Another simple rule is that ants follow a trail of smelly chemicals, laid down by other ants. Like painted stripes on a road, these chemicals tell the poorly-sighted foragers which way to go.

When raiders set out, they move along the chemical trails at high speed in one direction. However, as they encounter prey, they must return along the freeway to the nest. This task is initially very difficult with an onslaught of speeding traffic coming in the opposite direction.

Couzin and Franks found that a simple difference in the rate at which returning ants are prepared to turn away to avoid head on collisions is enough to order ant-freeways into three efficiently organized traffic lanes.

All the ants instinctively prefer to be at the center of the trail, where the strongest marker fragrance can be found. However, as returning ants—burdened with invertebrate cargo—are less likely to turn to avoid a collision, a stream of these foragers end up forming the central lane of the freeway.

Outbound ants, which more rapidly dodge to avoid collisions, end up forming two lanes on either side of the homeward-bound trail.

This research "shows how simple responses to local information, allows organized traffic lanes to form, instead of a helter-skelter mob of aimless ants…no traffic cops, no road maps, no ministry of transportation," said Burd.

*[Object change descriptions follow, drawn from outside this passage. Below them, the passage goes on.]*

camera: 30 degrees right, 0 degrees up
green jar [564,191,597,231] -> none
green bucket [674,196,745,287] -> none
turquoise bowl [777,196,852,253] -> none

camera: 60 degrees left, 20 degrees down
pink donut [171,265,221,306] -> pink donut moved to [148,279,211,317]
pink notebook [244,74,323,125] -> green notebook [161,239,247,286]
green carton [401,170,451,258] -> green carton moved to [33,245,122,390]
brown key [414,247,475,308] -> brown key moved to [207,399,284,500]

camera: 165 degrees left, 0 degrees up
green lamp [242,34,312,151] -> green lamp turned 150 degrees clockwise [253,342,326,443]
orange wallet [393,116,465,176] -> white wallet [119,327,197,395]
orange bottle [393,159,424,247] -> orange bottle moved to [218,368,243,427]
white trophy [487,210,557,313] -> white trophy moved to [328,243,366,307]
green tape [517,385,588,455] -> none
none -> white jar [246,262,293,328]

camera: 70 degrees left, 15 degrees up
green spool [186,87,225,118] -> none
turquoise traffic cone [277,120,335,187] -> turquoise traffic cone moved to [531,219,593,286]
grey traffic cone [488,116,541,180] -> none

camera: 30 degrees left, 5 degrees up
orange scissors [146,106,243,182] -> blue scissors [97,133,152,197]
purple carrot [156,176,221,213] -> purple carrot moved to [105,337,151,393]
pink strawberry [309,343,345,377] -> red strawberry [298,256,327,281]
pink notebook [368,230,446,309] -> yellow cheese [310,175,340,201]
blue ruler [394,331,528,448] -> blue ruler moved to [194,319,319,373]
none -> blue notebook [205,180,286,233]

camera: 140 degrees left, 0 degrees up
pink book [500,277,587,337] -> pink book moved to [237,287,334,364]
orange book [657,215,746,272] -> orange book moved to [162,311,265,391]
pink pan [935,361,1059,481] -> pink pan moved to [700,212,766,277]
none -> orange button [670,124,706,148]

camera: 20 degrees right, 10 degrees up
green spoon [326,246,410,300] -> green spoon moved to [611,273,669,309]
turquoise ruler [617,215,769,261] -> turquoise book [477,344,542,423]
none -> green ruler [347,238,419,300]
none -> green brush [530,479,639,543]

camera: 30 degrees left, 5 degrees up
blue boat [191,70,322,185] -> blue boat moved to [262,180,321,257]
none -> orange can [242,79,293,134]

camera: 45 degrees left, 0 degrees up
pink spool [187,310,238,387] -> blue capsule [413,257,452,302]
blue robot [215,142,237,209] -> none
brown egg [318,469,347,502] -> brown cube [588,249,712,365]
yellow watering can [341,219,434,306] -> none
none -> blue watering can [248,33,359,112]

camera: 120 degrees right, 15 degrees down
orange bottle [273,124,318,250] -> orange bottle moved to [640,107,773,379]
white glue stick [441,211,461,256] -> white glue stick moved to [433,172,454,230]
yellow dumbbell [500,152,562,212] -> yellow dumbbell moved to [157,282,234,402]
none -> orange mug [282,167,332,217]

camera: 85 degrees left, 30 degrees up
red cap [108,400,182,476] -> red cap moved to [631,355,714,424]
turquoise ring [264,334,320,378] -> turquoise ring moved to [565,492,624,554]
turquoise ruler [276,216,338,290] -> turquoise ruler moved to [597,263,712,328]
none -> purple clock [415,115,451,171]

The emergence of "self-organized" patterns has been shown to be a general pattern in many other species of social insects, such as termites and bees, agreed David Sumpter a mathematician at Oxford University in England.

The ability to form congestion-minimizing traffic lanes in E.burchelli has probably evolved due to the great time constraints imposed on raiding parties, said Couzin. Raiding parties leave at dawn and must return by dusk, when the colony emigrates.

The findings were recently detailed in the journal Proceedings of the Royal Society B.